## Aim of the exercise
List every line in the records that contains the string "hide", reproducing each such line in full.

## Records shown
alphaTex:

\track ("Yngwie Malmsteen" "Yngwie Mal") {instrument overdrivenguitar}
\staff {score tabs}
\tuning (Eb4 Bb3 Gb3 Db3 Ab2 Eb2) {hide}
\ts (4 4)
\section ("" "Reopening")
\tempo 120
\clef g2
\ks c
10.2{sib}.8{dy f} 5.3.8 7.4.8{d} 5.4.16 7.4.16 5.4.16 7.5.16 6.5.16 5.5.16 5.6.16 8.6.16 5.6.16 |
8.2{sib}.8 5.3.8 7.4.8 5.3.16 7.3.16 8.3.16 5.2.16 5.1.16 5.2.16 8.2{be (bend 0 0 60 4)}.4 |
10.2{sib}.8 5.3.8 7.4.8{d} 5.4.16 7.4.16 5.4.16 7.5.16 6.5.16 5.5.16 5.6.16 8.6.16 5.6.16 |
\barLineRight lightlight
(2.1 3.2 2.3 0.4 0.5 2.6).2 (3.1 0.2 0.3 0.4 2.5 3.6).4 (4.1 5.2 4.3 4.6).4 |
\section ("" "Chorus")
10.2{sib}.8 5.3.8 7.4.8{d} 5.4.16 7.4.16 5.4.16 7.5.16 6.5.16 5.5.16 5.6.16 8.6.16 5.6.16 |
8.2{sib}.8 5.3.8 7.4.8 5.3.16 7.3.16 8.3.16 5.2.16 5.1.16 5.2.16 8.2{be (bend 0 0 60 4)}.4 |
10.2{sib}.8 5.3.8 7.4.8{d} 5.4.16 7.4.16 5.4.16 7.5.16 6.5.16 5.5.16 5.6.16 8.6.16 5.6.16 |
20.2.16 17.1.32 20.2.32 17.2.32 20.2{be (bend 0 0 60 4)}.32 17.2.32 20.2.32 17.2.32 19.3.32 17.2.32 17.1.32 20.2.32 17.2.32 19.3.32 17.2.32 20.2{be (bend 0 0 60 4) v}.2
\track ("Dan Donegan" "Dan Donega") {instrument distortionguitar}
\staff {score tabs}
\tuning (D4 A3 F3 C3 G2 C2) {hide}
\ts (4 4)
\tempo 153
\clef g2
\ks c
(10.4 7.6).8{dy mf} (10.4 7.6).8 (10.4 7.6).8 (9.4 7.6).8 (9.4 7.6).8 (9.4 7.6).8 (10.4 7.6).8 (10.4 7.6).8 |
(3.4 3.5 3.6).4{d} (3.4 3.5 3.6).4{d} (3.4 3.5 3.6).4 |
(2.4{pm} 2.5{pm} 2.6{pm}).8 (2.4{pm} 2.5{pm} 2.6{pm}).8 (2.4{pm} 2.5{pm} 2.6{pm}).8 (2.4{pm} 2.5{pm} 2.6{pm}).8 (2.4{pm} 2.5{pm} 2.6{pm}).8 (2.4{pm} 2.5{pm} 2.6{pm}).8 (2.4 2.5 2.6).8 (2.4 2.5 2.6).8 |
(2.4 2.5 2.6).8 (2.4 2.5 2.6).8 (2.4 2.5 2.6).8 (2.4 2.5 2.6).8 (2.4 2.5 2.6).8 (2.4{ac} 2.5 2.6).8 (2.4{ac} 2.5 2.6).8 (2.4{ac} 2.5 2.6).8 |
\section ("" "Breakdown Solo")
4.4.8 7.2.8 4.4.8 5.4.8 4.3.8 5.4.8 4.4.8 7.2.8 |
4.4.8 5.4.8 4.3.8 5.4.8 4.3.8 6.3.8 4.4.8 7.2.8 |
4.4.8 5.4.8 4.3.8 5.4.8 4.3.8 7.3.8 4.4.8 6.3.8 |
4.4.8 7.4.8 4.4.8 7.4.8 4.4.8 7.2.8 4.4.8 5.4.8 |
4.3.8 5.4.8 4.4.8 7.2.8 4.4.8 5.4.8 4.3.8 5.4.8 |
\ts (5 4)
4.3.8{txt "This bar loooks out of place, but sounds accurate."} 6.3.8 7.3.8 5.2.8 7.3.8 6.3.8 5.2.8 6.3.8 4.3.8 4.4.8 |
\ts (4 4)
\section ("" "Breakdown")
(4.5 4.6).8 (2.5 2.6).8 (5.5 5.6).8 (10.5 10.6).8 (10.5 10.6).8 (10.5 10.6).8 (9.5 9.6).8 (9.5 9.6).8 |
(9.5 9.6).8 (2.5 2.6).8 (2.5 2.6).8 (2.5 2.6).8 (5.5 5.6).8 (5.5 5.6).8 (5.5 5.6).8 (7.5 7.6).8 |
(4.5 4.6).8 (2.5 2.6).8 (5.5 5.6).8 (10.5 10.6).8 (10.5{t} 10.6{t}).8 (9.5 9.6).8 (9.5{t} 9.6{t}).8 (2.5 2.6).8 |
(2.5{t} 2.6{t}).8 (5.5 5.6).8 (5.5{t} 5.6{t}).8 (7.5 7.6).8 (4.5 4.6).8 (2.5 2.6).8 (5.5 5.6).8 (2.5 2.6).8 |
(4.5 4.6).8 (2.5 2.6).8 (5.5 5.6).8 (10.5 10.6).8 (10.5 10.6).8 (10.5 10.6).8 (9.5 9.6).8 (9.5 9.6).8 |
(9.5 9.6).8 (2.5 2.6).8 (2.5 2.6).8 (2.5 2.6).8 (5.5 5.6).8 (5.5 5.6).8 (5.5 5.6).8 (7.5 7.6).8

## Solution for this problem
\tuning (Eb4 Bb3 Gb3 Db3 Ab2 Eb2) {hide}
\tuning (D4 A3 F3 C3 G2 C2) {hide}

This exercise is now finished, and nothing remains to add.